Aastha, India’s billionth baby
Born at 5.05 am in New Delhi’s Safdarjung Hospital on May 11, 2000, Aastha Arora, 11, was officially declared India’s one billionth baby.delhi Updated: Oct 29, 2011 23:54 IST
Born at 5.05 am in New Delhi’s Safdarjung Hospital on May 11, 2000, Aastha Arora, 11, was officially declared India’s one billionth baby. After the flashbulbs died a few months after her birth, all the Class-6 student at Kamal International School is left with is her scrapbook, a fixed deposit of Rs 2 lakh and a dream of becoming an airhostess.
“I was in pain and barely paid attention to the doctors at Safdarjung Hospital telling me my baby could be the country’s billionth person. I did not understand what the hullabaloo was about till important people started landing up in my ward soon after her birth,” says Anjana Arora, wrapping her arms around her daughter in their house in Najafgarh’s Hira Park Colony.
“We were across all television channels that morning, which made my mother make a frantic call from Ajmer asking whether I had delivered a normal child or a miracle baby,” says Anjana, with a nostalgic smile. Her husband Ashok Arora has a scrapbook of newspaper clippings of their daughter.

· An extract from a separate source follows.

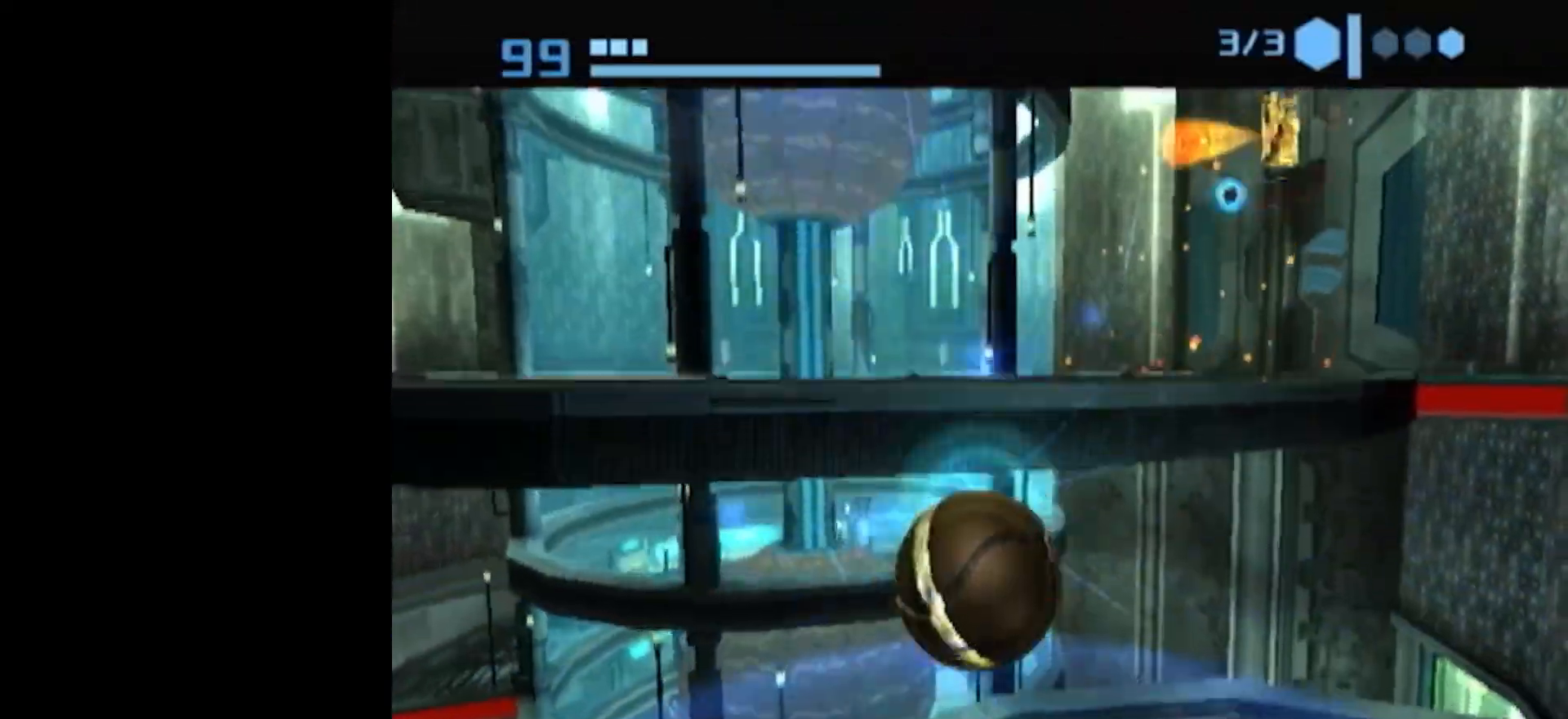
{"buttons": [], "left_stick": "center", "events": []}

“Look at this photograph, I am merely a day old here,” says Aastha, pointing to a photo in the scrapbook. “The lady holding me in her arms, in this other picture, was a minister,” she says with great pride.
“My friends in school still tease me, calling me the country’s billionth baby. I know I’m special,” she says .
The family has little more than memories to fall back on as most people have not delivered on the promises made. Aastha’s older brother Mayank is a student in class 10, and for the Aroras, funding their education is a struggle.
“I was promised a job and free education, healthcare and rail travel was promised for Aastha, but none of the promises were fulfilled. All I got was a fixed deposit from the Confederation of Indian Industries and Punjab National Bank of Rs 2 lakh through the UN Population Fund. Since rate of interest on fixed deposits is very low, it won’t amount to much by the time she turns 18,” said Ashok, who is a helper at a local provision store.
Astha wants to work and make “lots of money”, but is not quite sure how. “Airhostess. Or tourism and ticketing. One of my cousins has done a course and tells me they earn good money,” she said. After a brief pause, she adds, “or maybe a painter.”
Whatever her final choice of career, she clearly doesn’t plan to wait for the government to deliver on its promises. Her self-relience is just what India needs to build on its young population.